● **WRITTEN INSTRUCTION**
Reproduce the entries below without any change, beginning with the first line and stopping after the line that contains "scientific name: Phyllonorycter celtifoliella".

-- start RAW DATA --

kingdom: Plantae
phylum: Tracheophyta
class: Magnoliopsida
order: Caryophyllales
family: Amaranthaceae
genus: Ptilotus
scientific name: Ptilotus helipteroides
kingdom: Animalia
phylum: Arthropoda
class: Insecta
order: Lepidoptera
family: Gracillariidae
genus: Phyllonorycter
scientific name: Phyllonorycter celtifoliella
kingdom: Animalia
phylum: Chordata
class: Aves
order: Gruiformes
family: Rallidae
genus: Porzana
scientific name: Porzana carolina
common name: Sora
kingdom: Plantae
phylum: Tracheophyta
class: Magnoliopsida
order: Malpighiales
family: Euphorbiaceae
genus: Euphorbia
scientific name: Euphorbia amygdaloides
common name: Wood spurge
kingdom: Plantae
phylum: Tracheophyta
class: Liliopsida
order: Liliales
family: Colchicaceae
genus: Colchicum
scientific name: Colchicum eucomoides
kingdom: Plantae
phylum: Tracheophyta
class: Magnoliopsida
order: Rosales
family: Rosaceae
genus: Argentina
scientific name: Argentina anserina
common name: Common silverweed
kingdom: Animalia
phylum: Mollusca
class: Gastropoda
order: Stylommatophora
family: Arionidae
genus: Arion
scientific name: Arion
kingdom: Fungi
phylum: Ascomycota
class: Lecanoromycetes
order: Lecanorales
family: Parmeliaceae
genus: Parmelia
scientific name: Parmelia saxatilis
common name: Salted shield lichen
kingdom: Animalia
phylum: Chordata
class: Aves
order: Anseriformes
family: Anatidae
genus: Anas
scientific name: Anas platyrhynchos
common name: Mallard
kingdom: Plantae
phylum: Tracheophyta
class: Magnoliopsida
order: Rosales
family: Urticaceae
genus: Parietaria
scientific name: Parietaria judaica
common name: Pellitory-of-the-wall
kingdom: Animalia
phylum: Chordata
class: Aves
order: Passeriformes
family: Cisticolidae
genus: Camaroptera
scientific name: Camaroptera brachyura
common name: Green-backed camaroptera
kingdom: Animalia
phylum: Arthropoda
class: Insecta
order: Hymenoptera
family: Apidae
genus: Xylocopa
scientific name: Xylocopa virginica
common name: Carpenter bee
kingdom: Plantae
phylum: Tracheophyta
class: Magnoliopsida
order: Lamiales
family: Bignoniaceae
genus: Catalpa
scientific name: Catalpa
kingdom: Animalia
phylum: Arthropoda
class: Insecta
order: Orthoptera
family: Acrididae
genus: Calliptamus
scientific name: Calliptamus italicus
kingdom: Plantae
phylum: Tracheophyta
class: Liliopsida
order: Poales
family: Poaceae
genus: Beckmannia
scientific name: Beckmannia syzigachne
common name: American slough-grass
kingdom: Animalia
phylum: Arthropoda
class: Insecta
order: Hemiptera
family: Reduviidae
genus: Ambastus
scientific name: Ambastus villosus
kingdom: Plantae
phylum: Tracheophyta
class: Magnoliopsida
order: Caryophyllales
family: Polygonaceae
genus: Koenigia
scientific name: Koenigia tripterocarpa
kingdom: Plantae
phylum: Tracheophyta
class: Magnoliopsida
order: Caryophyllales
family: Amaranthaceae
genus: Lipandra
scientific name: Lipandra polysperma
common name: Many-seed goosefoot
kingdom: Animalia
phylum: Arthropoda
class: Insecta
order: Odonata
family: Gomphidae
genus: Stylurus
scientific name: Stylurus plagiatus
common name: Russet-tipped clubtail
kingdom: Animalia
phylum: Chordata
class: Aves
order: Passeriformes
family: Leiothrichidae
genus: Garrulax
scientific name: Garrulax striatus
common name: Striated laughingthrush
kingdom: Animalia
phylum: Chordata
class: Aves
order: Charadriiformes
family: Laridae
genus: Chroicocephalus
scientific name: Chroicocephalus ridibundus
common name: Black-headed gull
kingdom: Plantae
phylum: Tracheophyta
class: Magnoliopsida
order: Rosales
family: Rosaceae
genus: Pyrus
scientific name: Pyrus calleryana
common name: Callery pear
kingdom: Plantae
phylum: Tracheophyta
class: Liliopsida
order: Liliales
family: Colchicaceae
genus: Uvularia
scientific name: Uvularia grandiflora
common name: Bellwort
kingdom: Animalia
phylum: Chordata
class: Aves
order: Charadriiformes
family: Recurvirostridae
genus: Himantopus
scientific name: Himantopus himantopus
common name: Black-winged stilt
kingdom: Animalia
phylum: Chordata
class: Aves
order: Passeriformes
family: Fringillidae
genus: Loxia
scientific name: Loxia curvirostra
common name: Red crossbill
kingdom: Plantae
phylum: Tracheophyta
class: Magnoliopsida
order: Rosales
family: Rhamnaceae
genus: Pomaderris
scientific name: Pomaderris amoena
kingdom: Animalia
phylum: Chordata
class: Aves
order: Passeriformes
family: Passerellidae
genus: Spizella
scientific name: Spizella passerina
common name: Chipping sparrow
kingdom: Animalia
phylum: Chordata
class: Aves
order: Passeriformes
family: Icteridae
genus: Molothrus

-- end RAW DATA --

● **REPLY TO THE EXERCISE**
kingdom: Plantae
phylum: Tracheophyta
class: Magnoliopsida
order: Caryophyllales
family: Amaranthaceae
genus: Ptilotus
scientific name: Ptilotus helipteroides
kingdom: Animalia
phylum: Arthropoda
class: Insecta
order: Lepidoptera
family: Gracillariidae
genus: Phyllonorycter
scientific name: Phyllonorycter celtifoliella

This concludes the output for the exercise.